A good business plan is to buy cheap and sell at a higher price. In the cryptocurrency market, this strategy also applies. So, when we see more institutional companies buying into the digital currency phenomenon, it isn’t surprising to see crypto become a bargain before the initiation of mainstream sale.


While this allows new customers to buy Bitcoin and altcoins at a price not seen in more than a year — Bitcoin is currently at $3,979, a low that hasn’t been seen since September 2017 — coin holders, exchanges, and miners have lost millions. The market has been bullied by both internal and external forces that leave the future of cryptocurrency up for grabs.

Institutions Jumping on the Crypto Bandwagon

KPMG, a large financial adversary company, conducted a lengthy report on the need for institutions to enter the cryptocurrency market in order for digital currency to thrive. They address the core problems of scalability, uniformity, and practicality when it comes to many altcoins. Institutions like banks, payment gateways, and fintech companies bring to the forefront solutions to regulatory compliances and taxation. And while this provides more safety to its users, there is a fine line to protect the original decentralization of cryptocurrency.

We now see the implementation of institutionalization in the cryptocurrency market with large companies like Goldman Sachs creating their own crypto products and resources. Other financial institutions like ICE (Intercontinental Exchange) owned by the New York Stock Exchange will be launching Bitcoin-backed contacts in mid-December this year just in time for a predicted bull-run.

Manipulation and Disagreements

Bloomberg released a report early this month covering the U.S. Justice Department investigation in the market manipulation of the stable coin tether and the cryptocurrency exchange Bitfinex. This led to the inflated price of Bitcoin and other digital currency last winter. More recently and unintentionally is the hash wars continuing between the split of Bitcoin Cash into two new forks, leaving investors and exchanges confused. Both occurrences have put a dent in the reliability of the cryptocurrency market.

Coincidentally, just as crypto seems to be busting, institutions seem to be ready to pick up the pieces and for a bargain. One has to wonder if this is all a coincidence at all.
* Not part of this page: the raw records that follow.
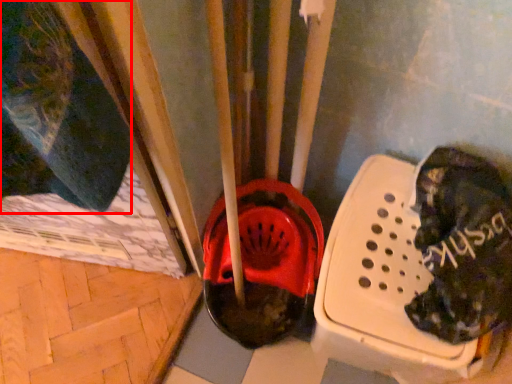
Question: From the image's perspective, where is clothing (annotated by the red box) located relative to footwear?

Choices:
 (A) above
 (B) below

Answer: (A)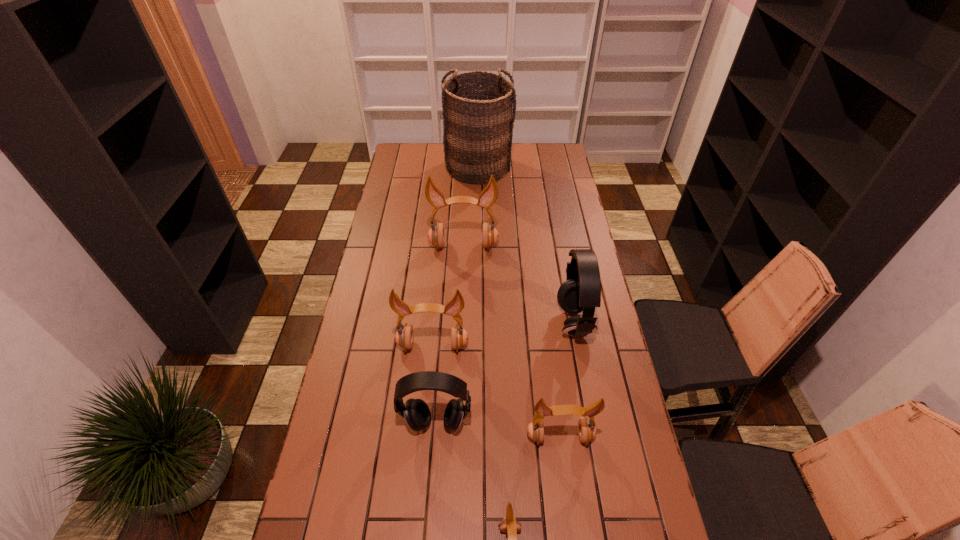
I want to click on the farthest object, so click(x=479, y=107).

Identify the location of brown basket. This screenshot has height=540, width=960. (479, 107).

Find the location of a particular element. The height and width of the screenshot is (540, 960). the sixth shortest object is located at coordinates (436, 235).

This screenshot has width=960, height=540. What are the coordinates of `the biggest brown earphone` in the screenshot? It's located at (436, 235).

Find the location of a particular element. The image size is (960, 540). the third nearest brown earphone is located at coordinates pyautogui.click(x=404, y=336).

Identify the location of the right black earphone. (581, 291).

Where is `the farther black earphone`? The width and height of the screenshot is (960, 540). the farther black earphone is located at coordinates 581,291.

Find the location of a particular element. the third farthest brown earphone is located at coordinates (586, 429).

Locate an element on the screen. The image size is (960, 540). the third biggest brown earphone is located at coordinates (586, 429).

At what (x,y) coordinates should I click in order to perform the action: click on the smaller black earphone. Please return your answer as a coordinate pair (x, y). The height and width of the screenshot is (540, 960). Looking at the image, I should click on (416, 412).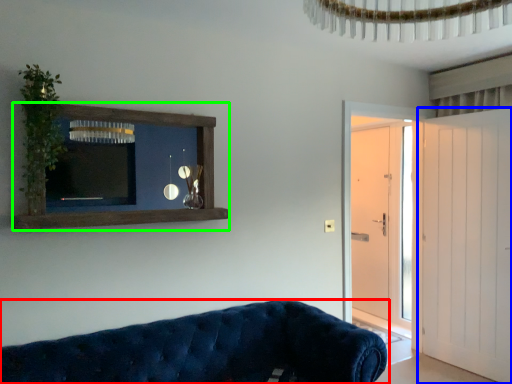
Question: Which object is the farthest from studio couch (highlighted by a red box)? Choose among these: door (highlighted by a blue box) or shelf (highlighted by a green box).

Choices:
 (A) door
 (B) shelf

Answer: (A)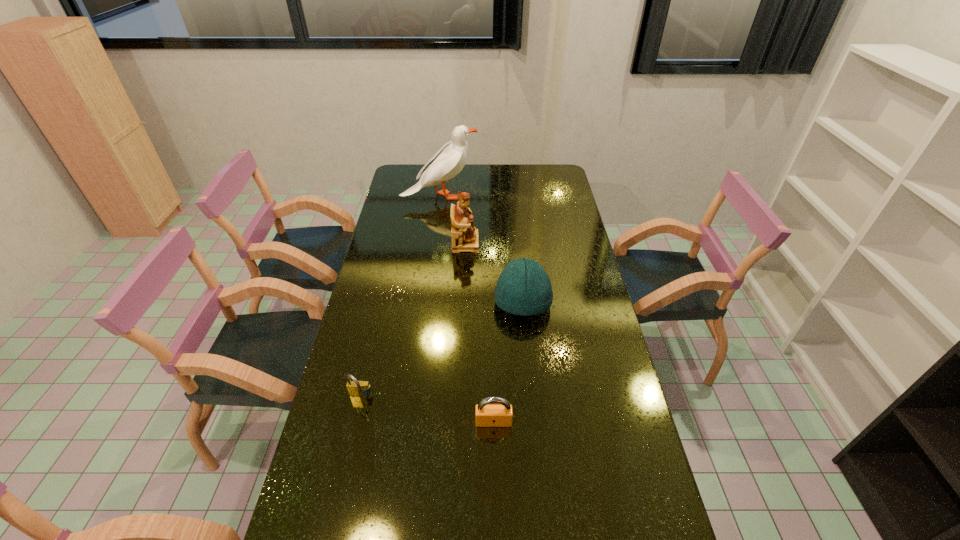
The height and width of the screenshot is (540, 960). I want to click on the farthest object, so click(450, 159).

Find the location of a particular element. This screenshot has height=540, width=960. the tallest object is located at coordinates (450, 159).

You are a GUI agent. You are given a task and a screenshot of the screen. Output one action in this format:
    pyautogui.click(x=<x>, y=<y>)
    Task: Click on the figurine
    
    Given the screenshot: What is the action you would take?
    pyautogui.click(x=464, y=236)

Locate an element on the screen. the second farthest object is located at coordinates (464, 236).

You are a GUI agent. You are given a task and a screenshot of the screen. Output one action in this format:
    pyautogui.click(x=<x>, y=<y>)
    Task: Click on the beanie
    The width and height of the screenshot is (960, 540).
    Given the screenshot: What is the action you would take?
    pyautogui.click(x=523, y=288)

Identify the location of the third shortest object. This screenshot has width=960, height=540. (523, 288).

This screenshot has height=540, width=960. Find the location of `the nearer padlock`. the nearer padlock is located at coordinates (487, 414).

What are the coordinates of `the nearest object` in the screenshot? It's located at (487, 414).

Identify the location of the farther padlock. (356, 388).

Identify the location of the second nearest object. This screenshot has height=540, width=960. (356, 388).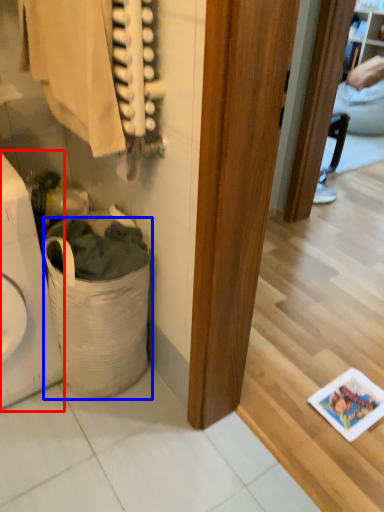
Question: Which object is further to the camera taking this photo, appliance (highlighted by a red box) or laundry basket (highlighted by a blue box)?

Choices:
 (A) appliance
 (B) laundry basket

Answer: (B)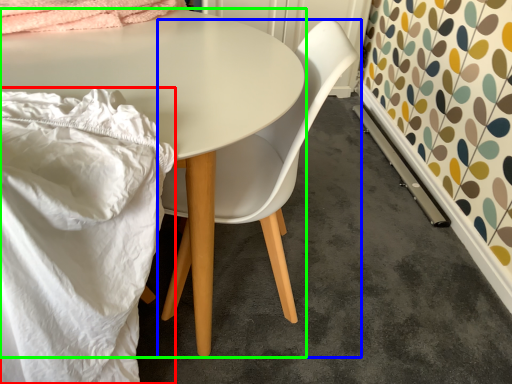
Question: Based on their relative distances, which object is farther from blanket (highlighted by a red box)? Choose from chair (highlighted by a blue box) and table (highlighted by a green box).

Choices:
 (A) chair
 (B) table

Answer: (A)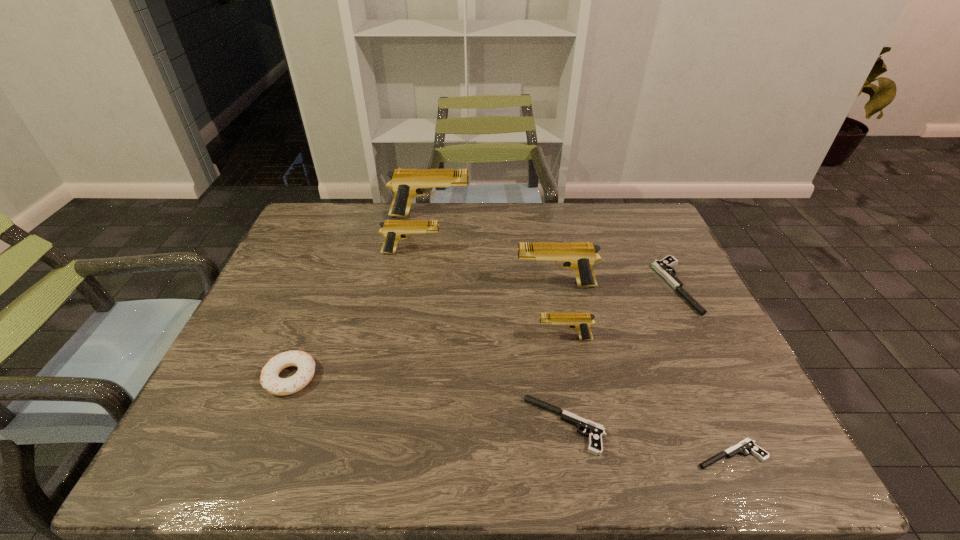
Identify the location of the sixth tallest object. (663, 267).

This screenshot has width=960, height=540. What are the coordinates of `the biggest black pistol` in the screenshot? It's located at (663, 267).

This screenshot has width=960, height=540. What are the coordinates of `the second biggest black pistol` in the screenshot? It's located at (596, 431).

At what (x,y) coordinates should I click in order to perform the action: click on the sixth tallest pistol. Please return your answer as a coordinate pair (x, y). Image resolution: width=960 pixels, height=540 pixels. Looking at the image, I should click on (596, 431).

Where is `the smallest black pistol`? This screenshot has width=960, height=540. the smallest black pistol is located at coordinates (747, 444).

The image size is (960, 540). In order to click on the shortest pistol in this screenshot , I will do `click(747, 444)`.

Where is `free region located 0.140m at the barrel of the farthest pistol`? The width and height of the screenshot is (960, 540). free region located 0.140m at the barrel of the farthest pistol is located at coordinates (512, 216).

Locate an element on the screen. This screenshot has width=960, height=540. vacant area situated at the barrel of the second tallest pistol is located at coordinates (421, 285).

The width and height of the screenshot is (960, 540). What are the coordinates of `free space located at the barrel of the second tallest pistol` in the screenshot? It's located at (389, 285).

Locate an element on the screen. free space located at the barrel of the second tallest pistol is located at coordinates (439, 285).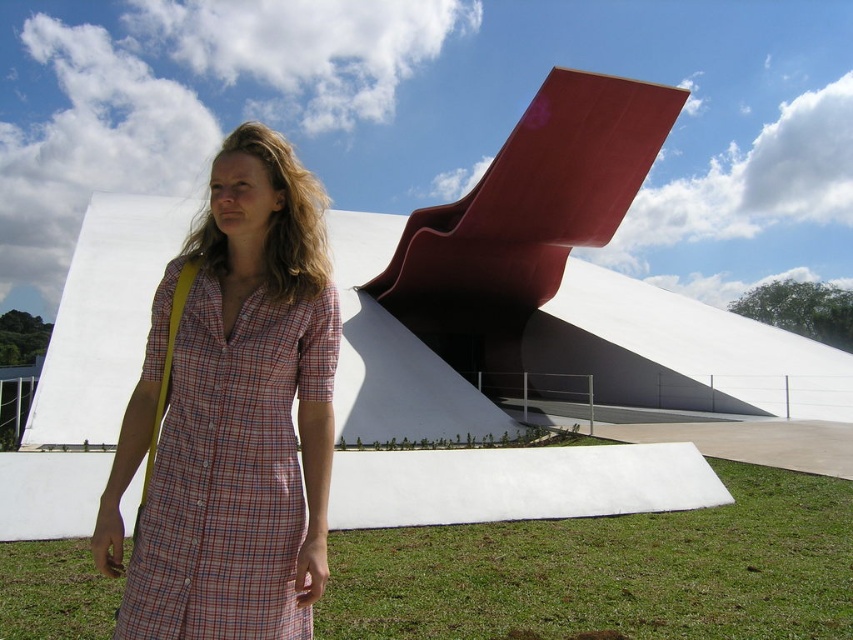
You are a drone operator trying to land a drone on the green grass at lower center. According to the coordinates provided, what are the exact coordinates where you should aim the drone?

The exact coordinates for the green grass at lower center are at point (610,572).

Consider the image. You are a photographer planning to capture a wide shot of the scene. Given that the green grass at lower center and the plaid cotton dress at center are both in the frame, which object occupies more horizontal space in the image?

The green grass at lower center occupies more horizontal space in the image because its width is larger than that of the plaid cotton dress at center.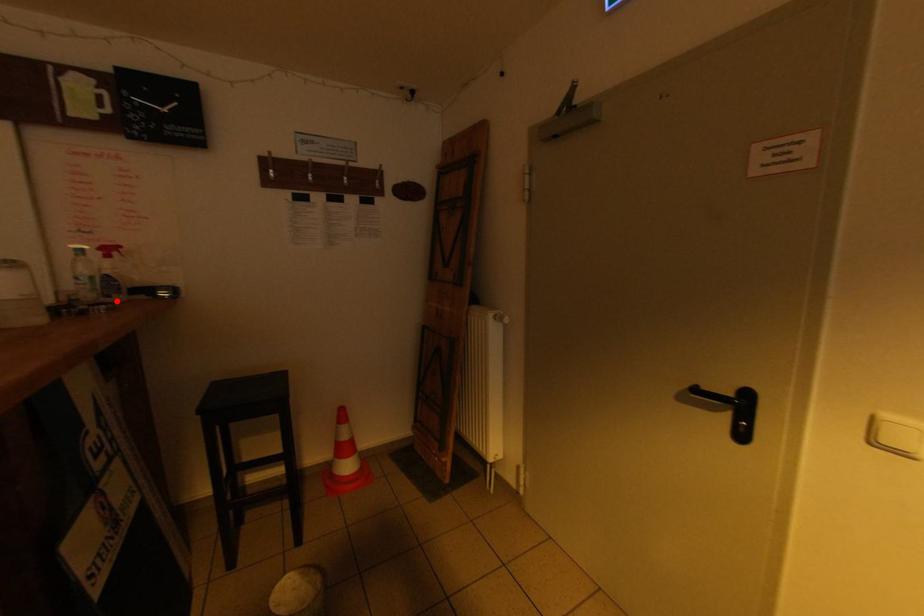
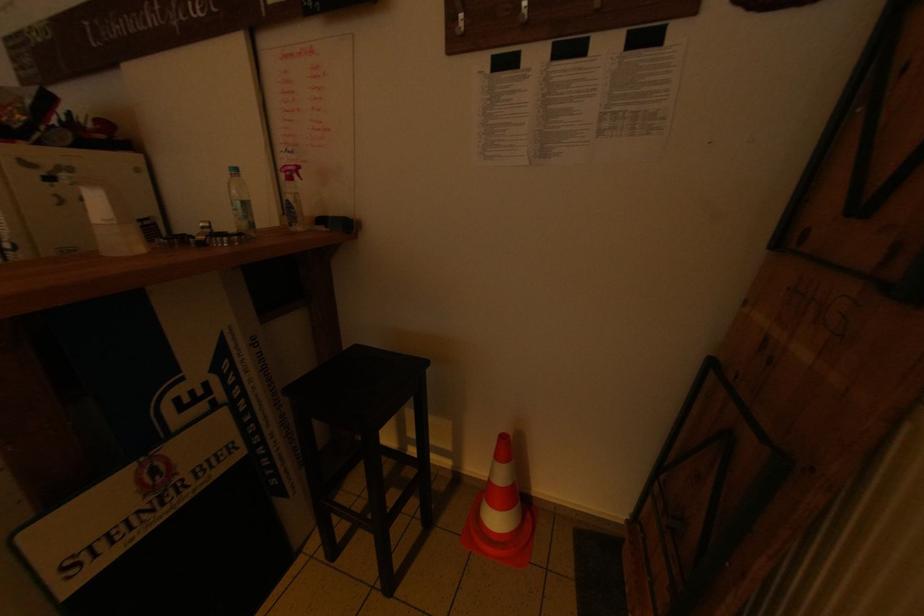
Question: I am providing you with two images of the same scene from different viewpoints. A red point is marked on the first image. Is the red point's position out of view in image 2?

Choices:
 (A) Yes
 (B) No

Answer: (B)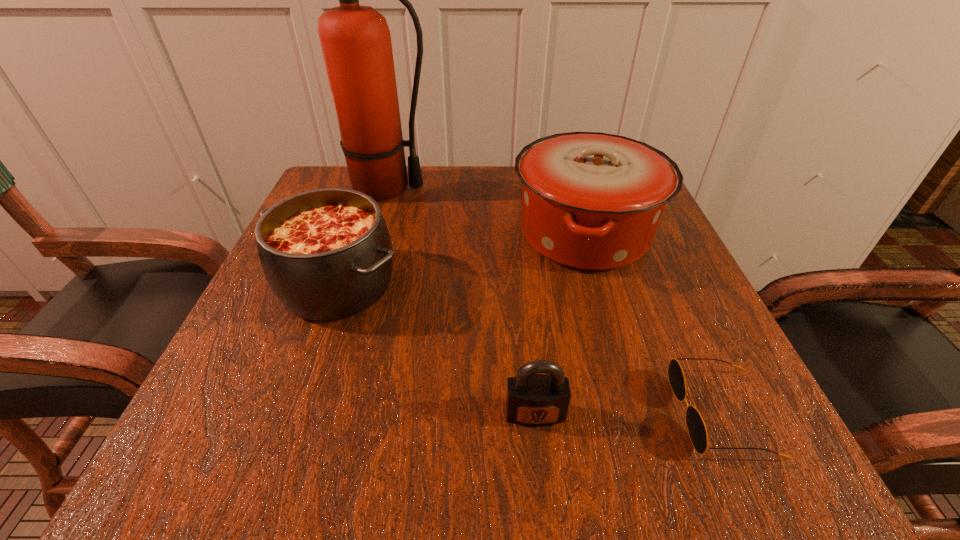
At what (x,y) coordinates should I click in order to perform the action: click on casserole that is at the right edge. Please return your answer as a coordinate pair (x, y). Looking at the image, I should click on (592, 201).

Identify the location of sunglasses located in the right edge section of the desktop. The width and height of the screenshot is (960, 540). (696, 427).

Locate an element on the screen. This screenshot has height=540, width=960. object located in the far left corner section of the desktop is located at coordinates (356, 43).

Find the location of a particular element. The image size is (960, 540). object at the far right corner is located at coordinates (592, 201).

The image size is (960, 540). What are the coordinates of `object that is at the near right corner` in the screenshot? It's located at (696, 427).

Find the location of a particular element. Image resolution: width=960 pixels, height=540 pixels. blank space at the far edge of the desktop is located at coordinates (482, 201).

This screenshot has height=540, width=960. What are the coordinates of `vacant space at the near edge of the desktop` in the screenshot? It's located at (535, 475).

This screenshot has height=540, width=960. Find the location of `blank space at the right edge`. blank space at the right edge is located at coordinates (636, 333).

Where is `vacant space at the near left corner of the desktop`? vacant space at the near left corner of the desktop is located at coordinates (x=221, y=447).

This screenshot has height=540, width=960. I want to click on free point between the fourth shortest object and the tallest object, so click(486, 211).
A Chance for Mainstream Crypto

While this seems like the dark ages of cryptocurrency, a renaissance is about to occur where digital currency could be a household name. Although the market is unstable right now, the infiltration of institutions into the world of crypto could be just what it needs to boom. Spreading the distribution of large currencies like Bitcoin will remove the manipulation of whales who hold the majority of coins. It also may eventually lead to an ETF approval by the Security Exchange Commission (SEC), which would regulate the market even further.

It will be interesting to see how much authenticity remains in cryptocurrency as it becomes more and more a corporate and government entity.